DATASET ENTRIES Block Start

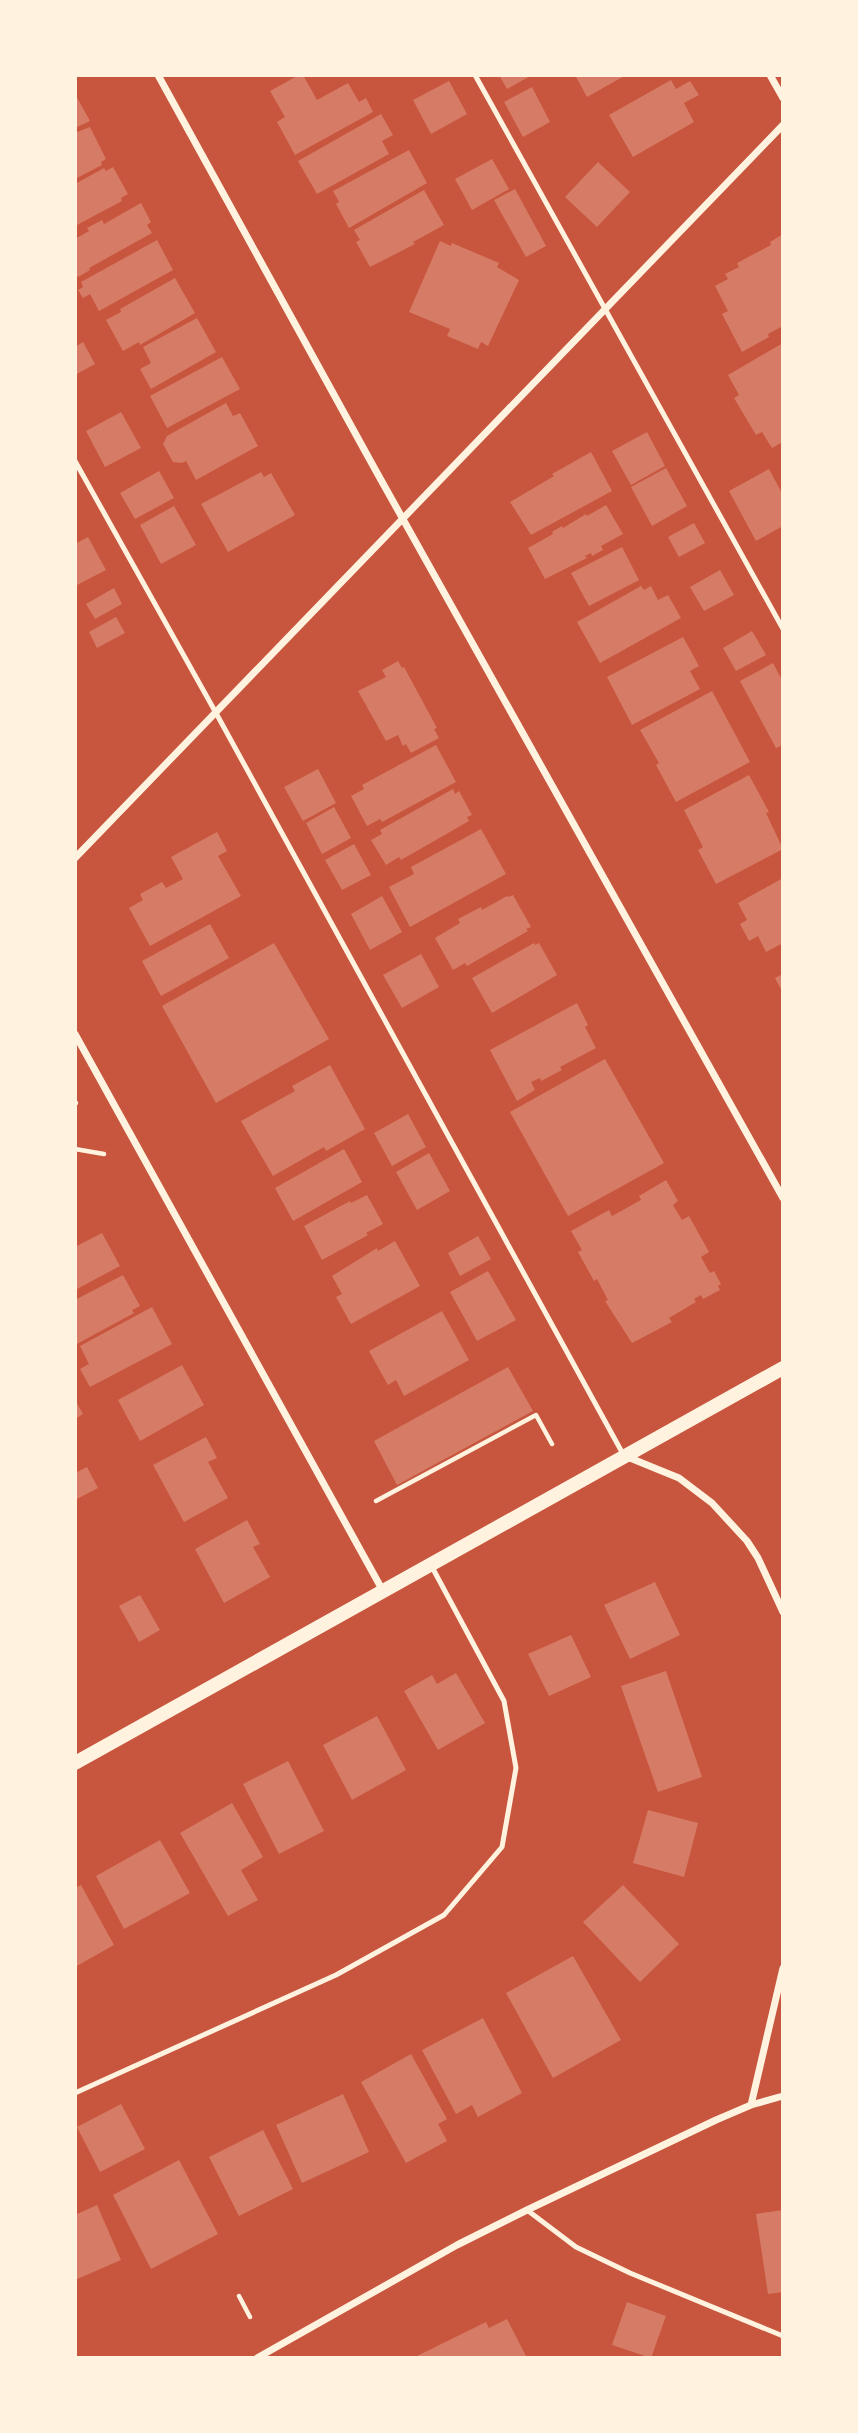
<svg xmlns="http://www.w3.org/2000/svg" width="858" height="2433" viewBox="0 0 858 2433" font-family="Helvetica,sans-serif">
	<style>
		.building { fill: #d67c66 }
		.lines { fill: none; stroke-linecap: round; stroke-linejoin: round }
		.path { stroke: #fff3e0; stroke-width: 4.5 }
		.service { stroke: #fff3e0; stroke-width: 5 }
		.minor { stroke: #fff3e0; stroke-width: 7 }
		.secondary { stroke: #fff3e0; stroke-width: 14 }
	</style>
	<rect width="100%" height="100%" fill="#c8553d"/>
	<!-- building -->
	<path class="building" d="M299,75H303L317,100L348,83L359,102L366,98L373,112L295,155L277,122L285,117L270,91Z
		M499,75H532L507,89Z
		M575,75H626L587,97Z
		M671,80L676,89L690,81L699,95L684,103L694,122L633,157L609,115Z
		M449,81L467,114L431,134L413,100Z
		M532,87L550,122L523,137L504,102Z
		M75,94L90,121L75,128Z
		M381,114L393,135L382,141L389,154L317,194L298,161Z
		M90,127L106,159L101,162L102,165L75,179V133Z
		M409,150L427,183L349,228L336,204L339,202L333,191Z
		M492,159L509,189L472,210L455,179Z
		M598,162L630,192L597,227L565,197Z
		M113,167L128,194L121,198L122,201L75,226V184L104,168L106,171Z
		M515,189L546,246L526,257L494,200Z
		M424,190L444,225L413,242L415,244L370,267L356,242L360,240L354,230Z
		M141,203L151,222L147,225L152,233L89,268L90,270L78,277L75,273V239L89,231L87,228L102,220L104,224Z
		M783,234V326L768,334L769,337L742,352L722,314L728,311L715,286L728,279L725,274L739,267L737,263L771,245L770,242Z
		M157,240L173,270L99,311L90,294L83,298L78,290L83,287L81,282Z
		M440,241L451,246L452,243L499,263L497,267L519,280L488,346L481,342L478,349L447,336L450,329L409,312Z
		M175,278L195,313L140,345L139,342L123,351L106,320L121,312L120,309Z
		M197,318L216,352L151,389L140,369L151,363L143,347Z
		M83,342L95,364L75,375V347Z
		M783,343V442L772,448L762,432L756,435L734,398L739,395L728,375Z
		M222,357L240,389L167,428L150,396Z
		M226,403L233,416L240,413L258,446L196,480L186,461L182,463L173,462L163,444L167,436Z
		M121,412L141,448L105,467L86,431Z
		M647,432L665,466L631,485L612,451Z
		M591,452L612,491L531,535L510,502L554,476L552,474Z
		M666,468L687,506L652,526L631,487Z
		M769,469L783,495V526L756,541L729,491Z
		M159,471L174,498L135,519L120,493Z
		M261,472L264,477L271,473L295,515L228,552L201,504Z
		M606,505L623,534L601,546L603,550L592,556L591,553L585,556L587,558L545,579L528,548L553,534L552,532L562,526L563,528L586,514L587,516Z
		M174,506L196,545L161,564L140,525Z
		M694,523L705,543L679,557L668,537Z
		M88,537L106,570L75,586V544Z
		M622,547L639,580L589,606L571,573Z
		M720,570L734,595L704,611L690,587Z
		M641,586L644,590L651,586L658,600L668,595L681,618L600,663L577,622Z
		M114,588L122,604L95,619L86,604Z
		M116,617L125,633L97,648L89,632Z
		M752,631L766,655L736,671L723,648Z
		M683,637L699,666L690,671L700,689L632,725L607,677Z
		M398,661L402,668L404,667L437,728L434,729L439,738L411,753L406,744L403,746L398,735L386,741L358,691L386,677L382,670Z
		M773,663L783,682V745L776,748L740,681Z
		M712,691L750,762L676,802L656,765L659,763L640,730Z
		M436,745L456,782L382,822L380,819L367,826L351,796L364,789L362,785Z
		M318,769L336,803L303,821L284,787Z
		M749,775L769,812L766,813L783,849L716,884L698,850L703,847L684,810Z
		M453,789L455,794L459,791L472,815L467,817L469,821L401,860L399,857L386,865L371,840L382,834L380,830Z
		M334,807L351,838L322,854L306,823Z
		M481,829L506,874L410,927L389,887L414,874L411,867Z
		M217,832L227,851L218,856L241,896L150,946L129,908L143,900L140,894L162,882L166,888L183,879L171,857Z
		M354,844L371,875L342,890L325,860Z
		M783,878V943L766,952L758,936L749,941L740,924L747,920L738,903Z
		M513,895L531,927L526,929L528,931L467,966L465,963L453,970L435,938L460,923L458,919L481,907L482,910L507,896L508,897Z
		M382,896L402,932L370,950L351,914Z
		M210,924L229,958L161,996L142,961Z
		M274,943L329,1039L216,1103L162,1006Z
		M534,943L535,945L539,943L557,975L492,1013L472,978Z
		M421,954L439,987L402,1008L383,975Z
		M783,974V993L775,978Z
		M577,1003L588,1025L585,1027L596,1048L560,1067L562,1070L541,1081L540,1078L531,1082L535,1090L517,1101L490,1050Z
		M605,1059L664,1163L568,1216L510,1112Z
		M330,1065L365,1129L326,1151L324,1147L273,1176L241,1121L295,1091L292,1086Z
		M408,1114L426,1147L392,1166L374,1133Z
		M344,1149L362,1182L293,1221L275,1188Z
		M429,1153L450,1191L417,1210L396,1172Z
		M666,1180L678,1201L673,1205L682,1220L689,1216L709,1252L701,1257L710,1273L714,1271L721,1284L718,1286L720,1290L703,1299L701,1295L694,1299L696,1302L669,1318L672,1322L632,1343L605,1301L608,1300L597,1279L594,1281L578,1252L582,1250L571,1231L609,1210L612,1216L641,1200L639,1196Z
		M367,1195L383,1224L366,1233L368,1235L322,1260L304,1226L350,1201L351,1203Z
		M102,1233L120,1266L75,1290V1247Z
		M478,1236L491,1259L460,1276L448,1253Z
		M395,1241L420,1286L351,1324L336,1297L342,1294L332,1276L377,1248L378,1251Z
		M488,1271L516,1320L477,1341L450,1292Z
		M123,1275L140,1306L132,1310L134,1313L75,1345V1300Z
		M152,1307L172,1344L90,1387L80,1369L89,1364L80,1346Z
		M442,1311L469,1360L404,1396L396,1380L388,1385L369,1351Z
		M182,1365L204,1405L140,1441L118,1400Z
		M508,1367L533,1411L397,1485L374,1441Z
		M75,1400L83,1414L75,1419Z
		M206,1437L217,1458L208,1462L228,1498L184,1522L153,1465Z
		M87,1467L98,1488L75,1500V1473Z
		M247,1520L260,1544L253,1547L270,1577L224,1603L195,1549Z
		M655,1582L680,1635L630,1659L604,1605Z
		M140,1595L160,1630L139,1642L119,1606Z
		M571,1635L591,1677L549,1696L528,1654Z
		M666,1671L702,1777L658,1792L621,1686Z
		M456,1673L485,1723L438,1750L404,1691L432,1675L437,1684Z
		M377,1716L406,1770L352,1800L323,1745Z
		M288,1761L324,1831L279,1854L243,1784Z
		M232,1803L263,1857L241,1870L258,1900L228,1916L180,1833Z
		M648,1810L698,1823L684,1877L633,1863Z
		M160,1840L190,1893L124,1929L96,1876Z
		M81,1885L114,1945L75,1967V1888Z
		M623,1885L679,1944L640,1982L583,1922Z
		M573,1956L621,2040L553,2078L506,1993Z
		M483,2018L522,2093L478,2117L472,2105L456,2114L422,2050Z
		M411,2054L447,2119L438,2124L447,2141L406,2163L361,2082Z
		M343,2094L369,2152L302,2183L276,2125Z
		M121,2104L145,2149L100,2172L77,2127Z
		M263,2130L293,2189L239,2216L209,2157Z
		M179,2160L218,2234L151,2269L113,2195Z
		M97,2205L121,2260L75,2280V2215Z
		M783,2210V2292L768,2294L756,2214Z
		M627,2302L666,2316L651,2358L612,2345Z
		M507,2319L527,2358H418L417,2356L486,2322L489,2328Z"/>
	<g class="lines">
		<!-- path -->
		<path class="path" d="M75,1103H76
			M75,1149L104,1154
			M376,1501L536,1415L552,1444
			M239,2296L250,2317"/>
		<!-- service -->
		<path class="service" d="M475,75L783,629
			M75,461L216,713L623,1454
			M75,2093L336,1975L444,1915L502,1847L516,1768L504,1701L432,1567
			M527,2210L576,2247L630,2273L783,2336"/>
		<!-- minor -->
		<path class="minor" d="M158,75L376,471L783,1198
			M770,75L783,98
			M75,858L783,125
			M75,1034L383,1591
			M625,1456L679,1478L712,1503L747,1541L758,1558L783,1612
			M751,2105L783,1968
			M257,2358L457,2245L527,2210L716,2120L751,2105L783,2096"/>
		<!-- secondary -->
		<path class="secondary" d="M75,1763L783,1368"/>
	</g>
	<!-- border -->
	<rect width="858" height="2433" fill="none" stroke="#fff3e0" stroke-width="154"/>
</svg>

DATASET ENTRIES Block End

From the data above, pick out each line containing "lines" and copy it.

		.lines { fill: none; stroke-linecap: round; stroke-linejoin: round }
	<g class="lines">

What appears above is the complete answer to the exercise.